-- SOURCE DATA follows --

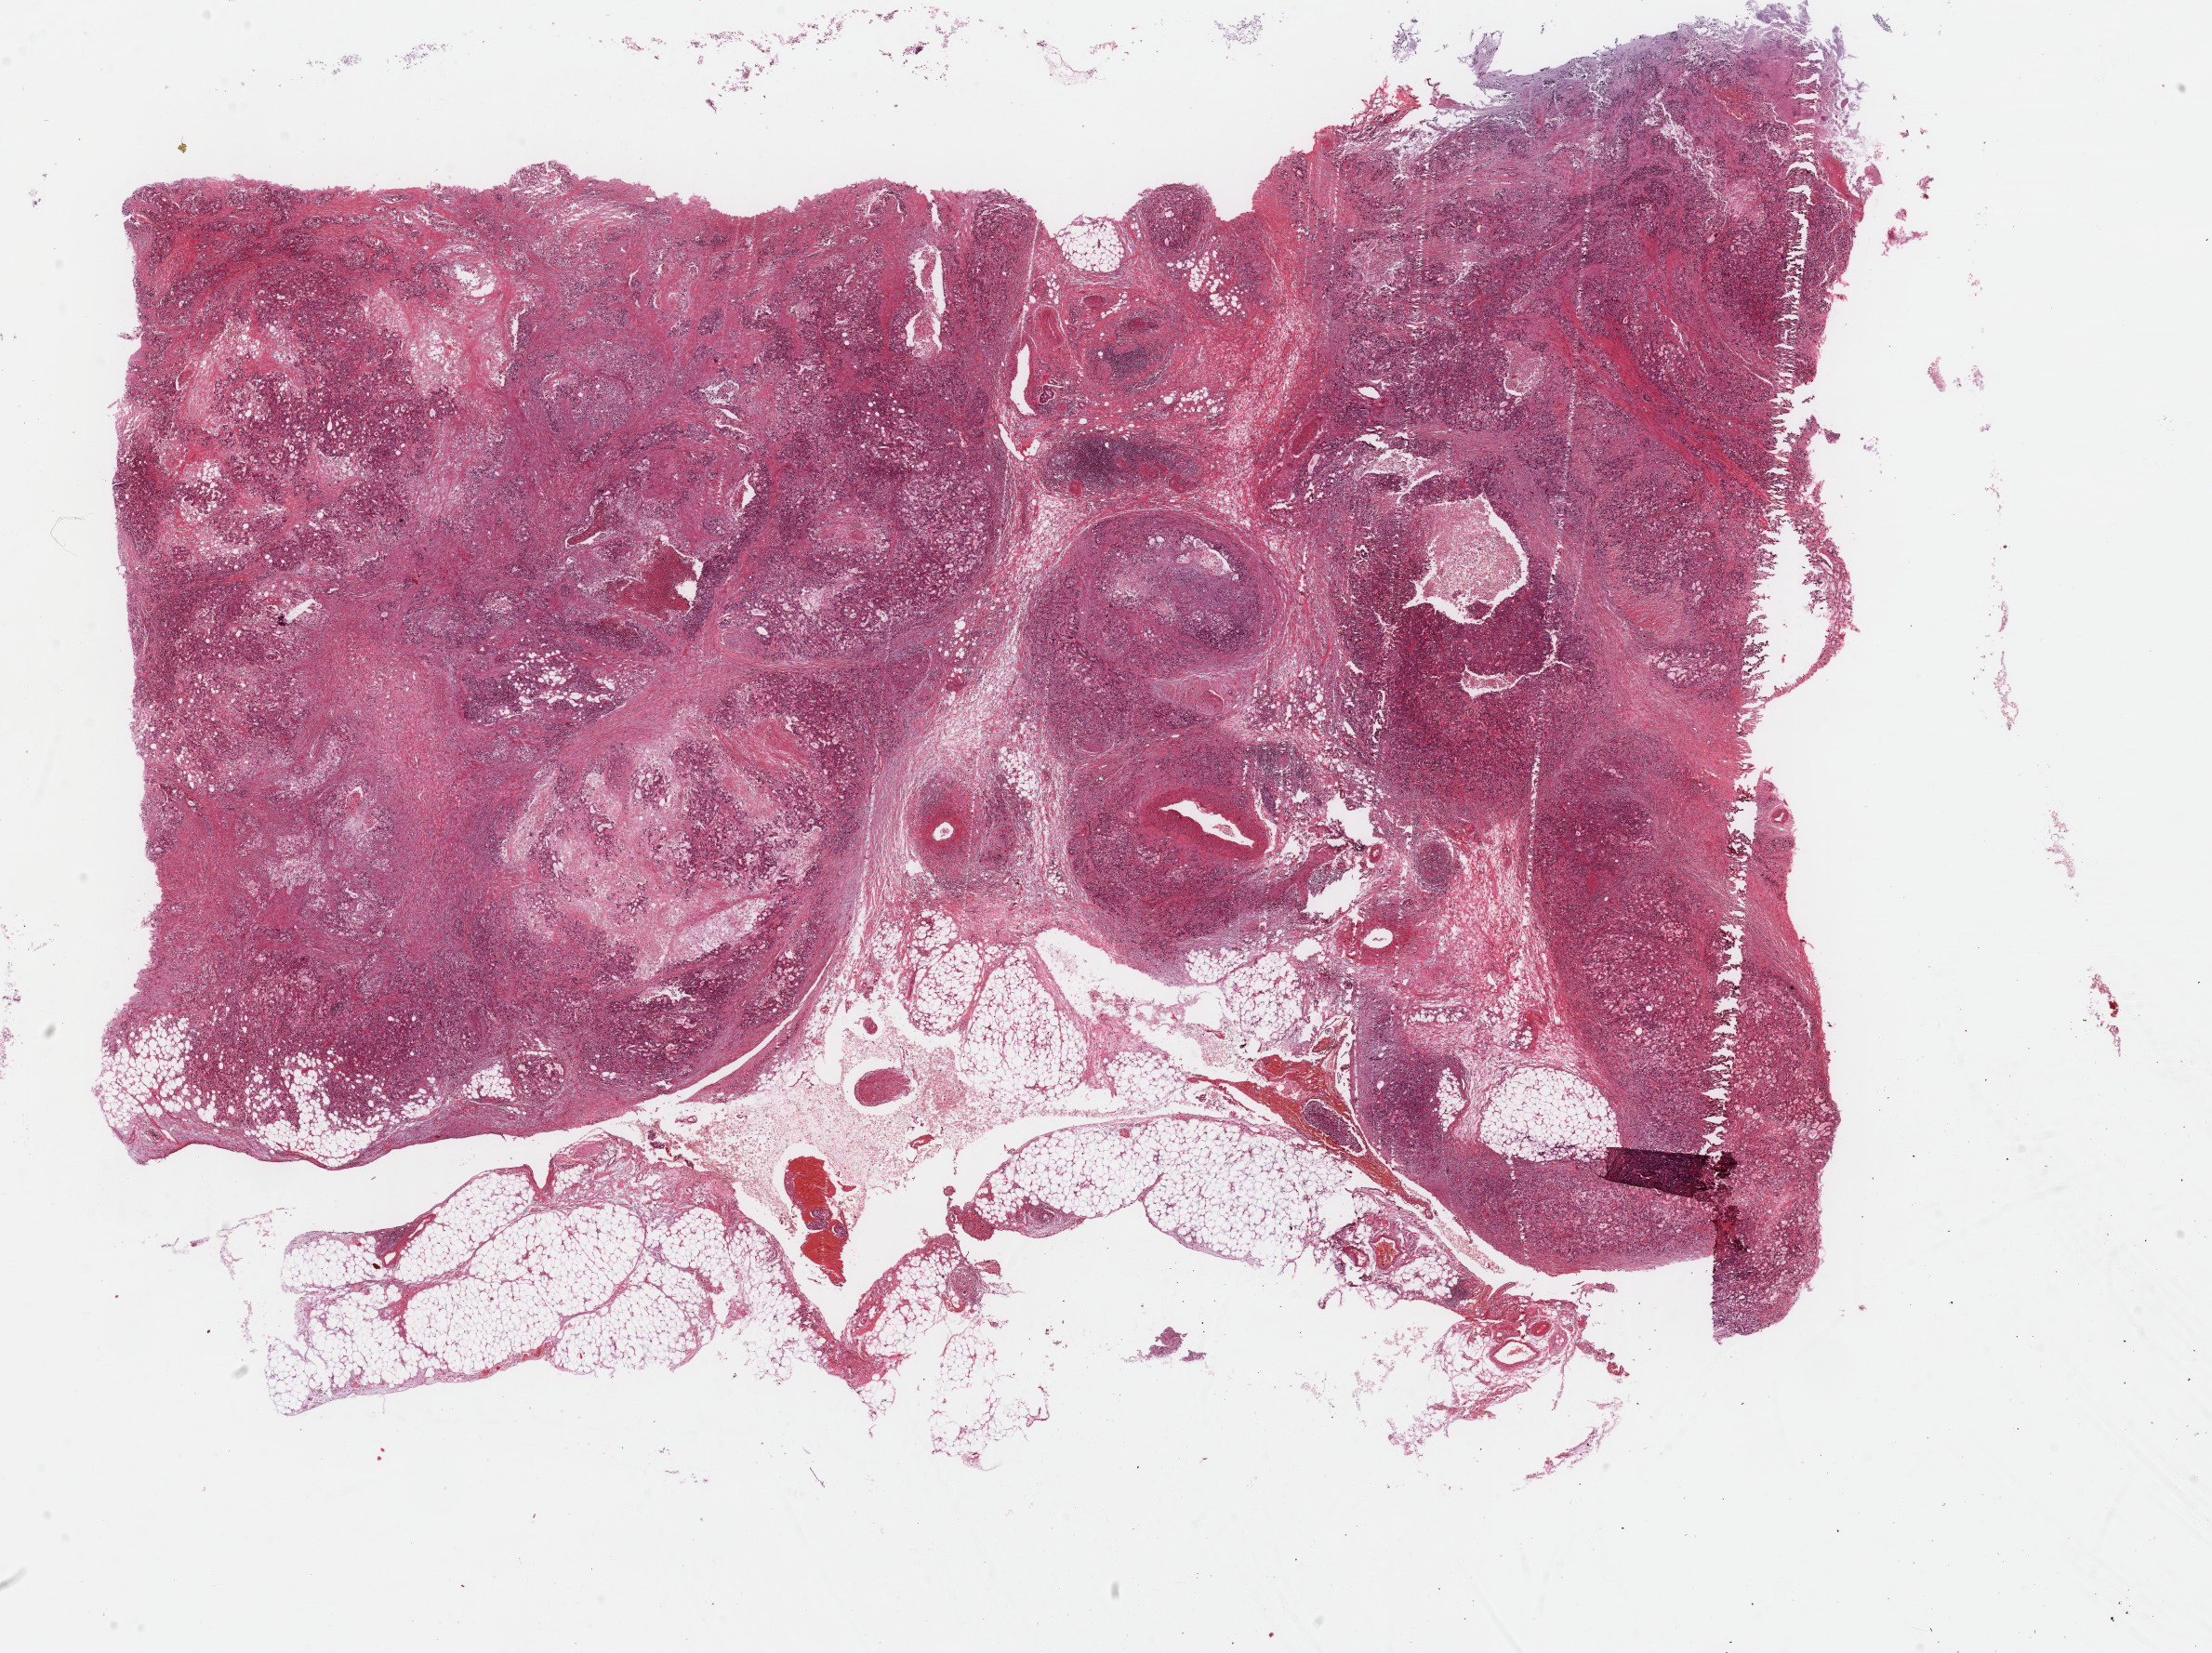
Whole-slide histology image, H&E, a low-resolution overview of the entire scanned area, about 18.9 x 14.1 mm (from a 40x scan); FFPE section; sample: primary tumour, stomach. Female patient; age at initial diagnosis 79 years. Histologic grade: G3 (poorly differentiated).
- AJCC pathologic stage: IIB
- pathologic diagnosis: Adenocarcinoma, NOS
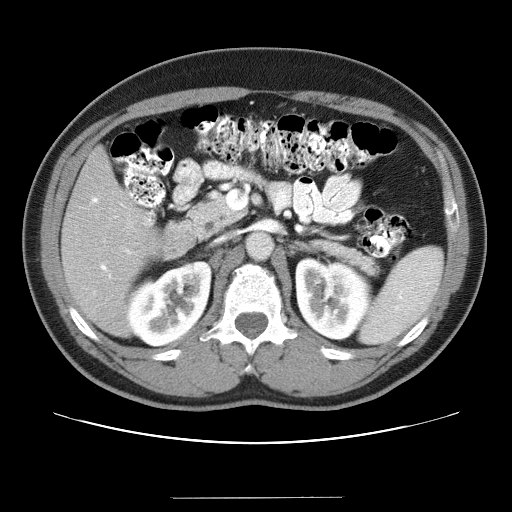
Contrast-enhanced abdominal CT (liver protocol), one axial slice. Position 13 of 40 along the scan axis. Reconstruction kernel STANDARD. Soft-tissue window (W 400 / L 40 HU). 5 mm slice thickness. 512 × 512 image matrix, field of view 380 × 380 mm. From the clinical record (not read from this slice): diagnosis: hepatocellular carcinoma (patient treated with transarterial chemoembolisation; whether this scan precedes or follows treatment is not stated here); TNM stage (as recorded): Stage-IVA; Child-Pugh class: B; tumour nodularity: multinodular.
Outlined on this slice (semi-automatically segmented with operator editing):
- liver parenchyma outside the tumour (the mass and vessels are separate outlines, so this box may not span the whole liver): bounding box (x1, y1, x2, y2) in pixels: (62, 146, 158, 336)
- portal vein: (91, 197, 152, 294)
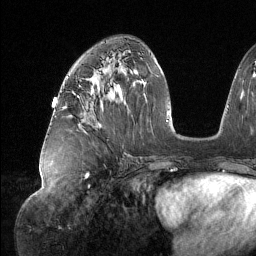
Breast MRI (dynamic contrast-enhanced), one axial slice; slice 65 of 134 in the series (ordered by position); cropped to one breast; dynamic contrast-enhanced series, time point 2 of 6 at this slice position (early post-contrast); 1.5 T; TE 1.6 ms, TR 4.4 ms; 256 × 256 image matrix, field of view 280 × 280 mm. Female patient.
Annotated regions visible in this slice (semi-automatic segmentation, software-assisted and operator-edited):
- enhancing-tissue mask used for the functional tumour volume (all voxels passing the contrast-enhancement thresholds inside the analysis volume; usually the tumour): bounding box [x1, y1, x2, y2] px = [63, 88, 94, 108]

-- SOURCE DATA concluded --

## EXERCISE GOAL
Retype all of the data above word for word, excluding the pictures.

## EXERCISE RESPONSE
Whole-slide histology image, H&E, a low-resolution overview of the entire scanned area, about 18.9 x 14.1 mm (from a 40x scan); FFPE section; sample: primary tumour, stomach. Female patient; age at initial diagnosis 79 years. Histologic grade: G3 (poorly differentiated).
- AJCC pathologic stage: IIB
- pathologic diagnosis: Adenocarcinoma, NOS
Contrast-enhanced abdominal CT (liver protocol), one axial slice. Position 13 of 40 along the scan axis. Reconstruction kernel STANDARD. Soft-tissue window (W 400 / L 40 HU). 5 mm slice thickness. 512 × 512 image matrix, field of view 380 × 380 mm. From the clinical record (not read from this slice): diagnosis: hepatocellular carcinoma (patient treated with transarterial chemoembolisation; whether this scan precedes or follows treatment is not stated here); TNM stage (as recorded): Stage-IVA; Child-Pugh class: B; tumour nodularity: multinodular.
Outlined on this slice (semi-automatically segmented with operator editing):
- liver parenchyma outside the tumour (the mass and vessels are separate outlines, so this box may not span the whole liver): bounding box (x1, y1, x2, y2) in pixels: (62, 146, 158, 336)
- portal vein: (91, 197, 152, 294)
Breast MRI (dynamic contrast-enhanced), one axial slice; slice 65 of 134 in the series (ordered by position); cropped to one breast; dynamic contrast-enhanced series, time point 2 of 6 at this slice position (early post-contrast); 1.5 T; TE 1.6 ms, TR 4.4 ms; 256 × 256 image matrix, field of view 280 × 280 mm. Female patient.
Annotated regions visible in this slice (semi-automatic segmentation, software-assisted and operator-edited):
- enhancing-tissue mask used for the functional tumour volume (all voxels passing the contrast-enhancement thresholds inside the analysis volume; usually the tumour): bounding box [x1, y1, x2, y2] px = [63, 88, 94, 108]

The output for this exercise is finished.